CA Rennes, 3e ch. corr., 13 septembre 2007, n° 06-02741

RENNES

Arrêt

COMPOSITION DE LA JURIDICTION

Président :

M. Thierry

Conseillers :

Mmes Letourneur-Baffert, Tardy-Joubert

Avocat :

Me Roy

TGI Brest, ch. corr., du 7 avr. 2006

7 avril 2006

Rappel de la procédure:

Le Tribunal correctionnel de Brest par jugement en date du 7 avril 2006, pour :

Non-communication par écrit des conditions de rémunération du distributeur ou prestataire, Natinf 011851

vente ou achat, par personne morale, de produit ou prestation de service pour une activité professionnelle sans facturation conforme, Natinf 021924

a condamné X prise en la personne de son représentant légal Noël Y à la peine d'amende de trois mille euro

Les appels:

Appel a été interjeté par:

X, le 6 octobre 2006 à titre principal, M. le Procureur de la République, le 6 octobre 2006 à titre incident

La prévention :

Considérant qu'il est fait grief à X:

- d'avoir à Brest, en tout cas sur le territoire national courant 2003 et depuis temps non prescrit omis de communiquer par écrit les conditions de rémunération du distributeur ou du prestataire, en l'espace absence de contrat de coopération commerciale écrit en dépit d'une rémunération perçue auprès de 24 fournisseurs (par exemple : les fournisseurs Hénaff, Biscuiterie des Iles, Even, Sill, Compagnie Arctique et les Quatre Saisons) et établissement de sept contrats de coopération commerciale non-conformes souscrits auprès des fournisseurs de pâtisseries Gourmandes Solaire, traiteurs Cournouaille Coralis, Maralliance, Jacques Menou et Salaisons du Jet.

------------------------------

■ **CONSIGNE**: Reprenez l'arrêt de la cour d'appel de Rennes ci-dessus en le poursuivant après sa dernière phrase.

------------------------------

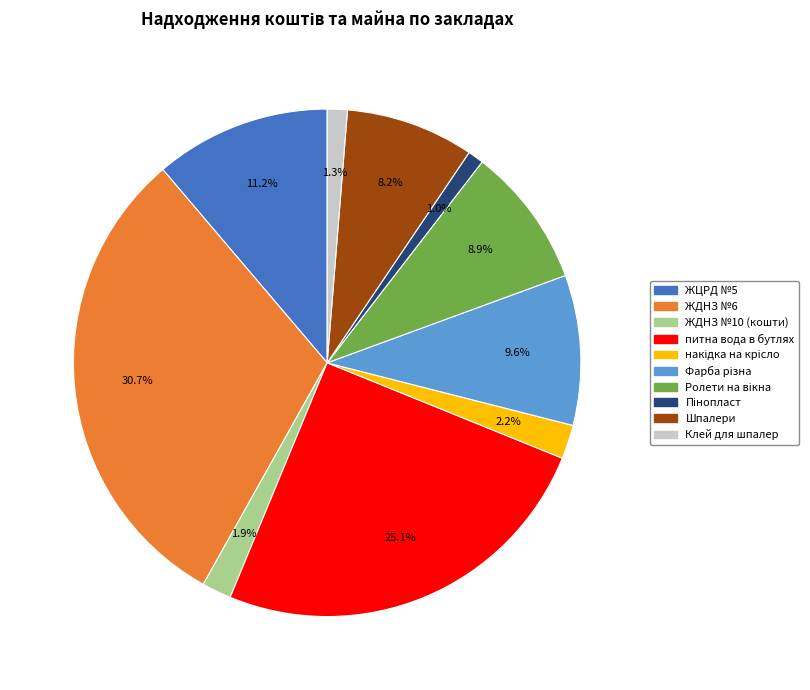

What portion of the pie excludes Шпалери?

91.8%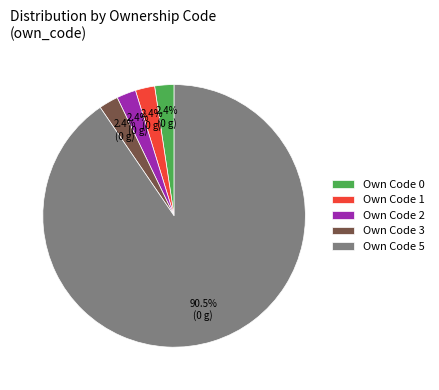

Do Own Code 0 and Own Code 2 together represent more than half of the pie?

No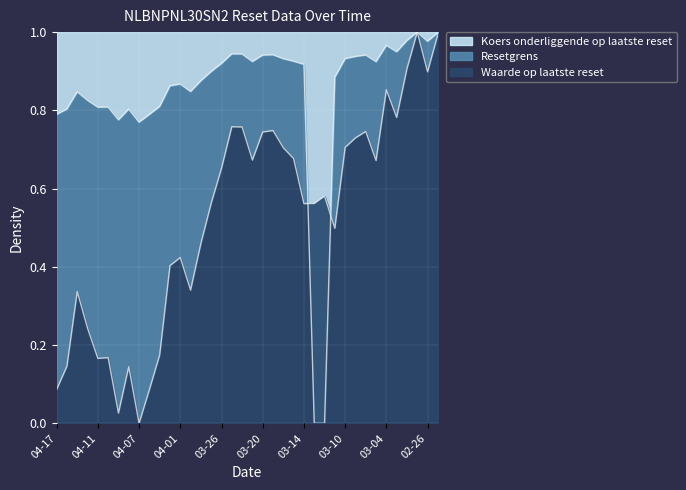

How many positive values does the Resetgrens series have?

37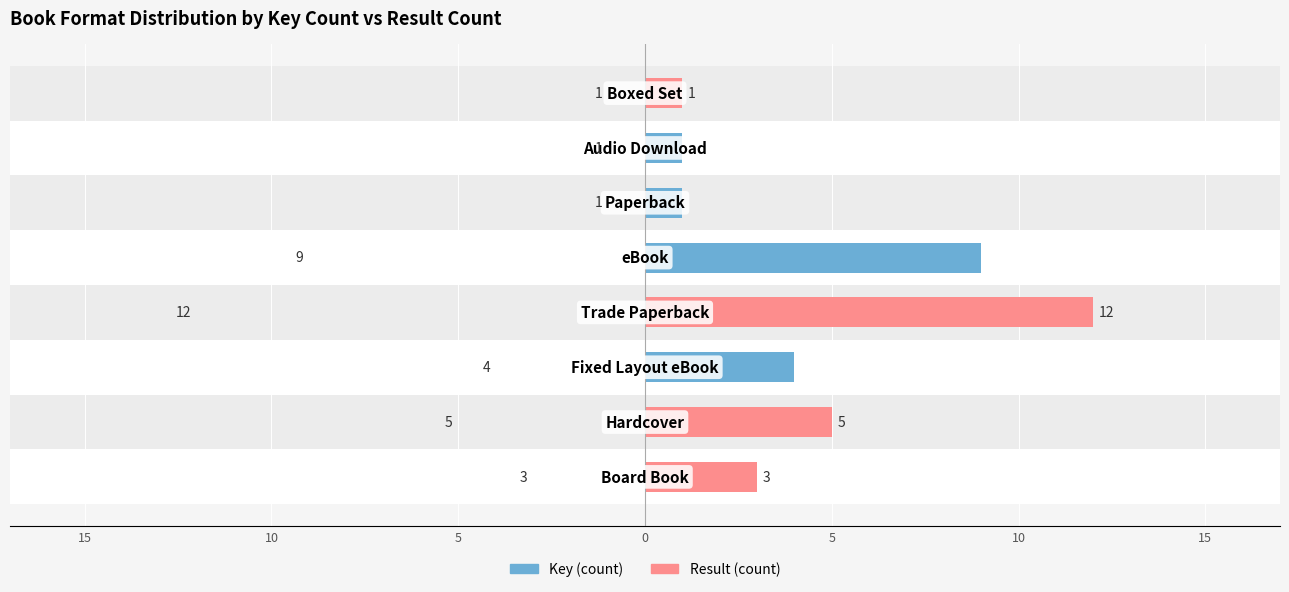

The Result series shows 0 at 15. True or false?

True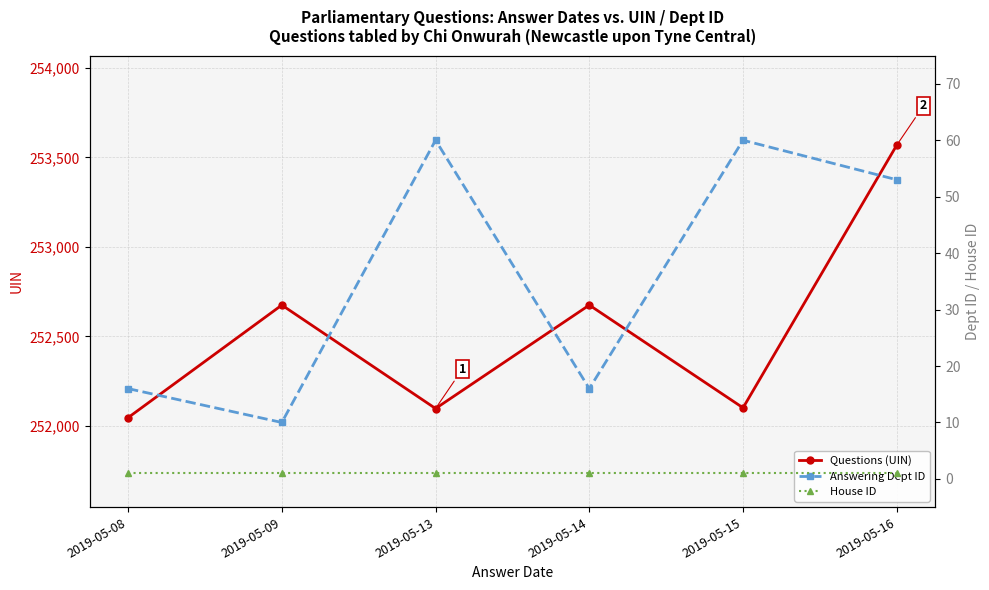

True or false: Questions (UIN) and Answering Dept ID cross at least once.

False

------------------------------

■ **RÉSULTAT OBTENU**:
Infraction prévue par l'article L. 441-6 alinéa 5 du Code de commerce et réprimée par l'article L. 441-6 alinéa 8 du Code de commerce.

- d'avoir à Brest, en tout cas sur le territoire national courant 2003 et depuis temps non prescrit étant vendeur de produits ou prestations de services, établi une facture ne comportant pas le nom des parties, leur adresse, la date de la vente ou de la prestation de service, la quantité, la dénomination précise, le prix unitaire hors TVA des produits ou des services vendus, tous rabais remises ou ristournes chiffrables, les conditions d'escompte applicables ou le taux des pénalités exigibles, en l'espèce six factures établies pour les prestations réalisées en exécution des contrats de coopération commerciale comportant une date de réalisation des services erronée ainsi qu'une date d'établissement postérieure à la date de réalisation de ces services avec les fournisseurs Solaire, Traiteurs de Cornouaille, Coralis, Meralliance, Jacques Menou et Salaisons du Jet.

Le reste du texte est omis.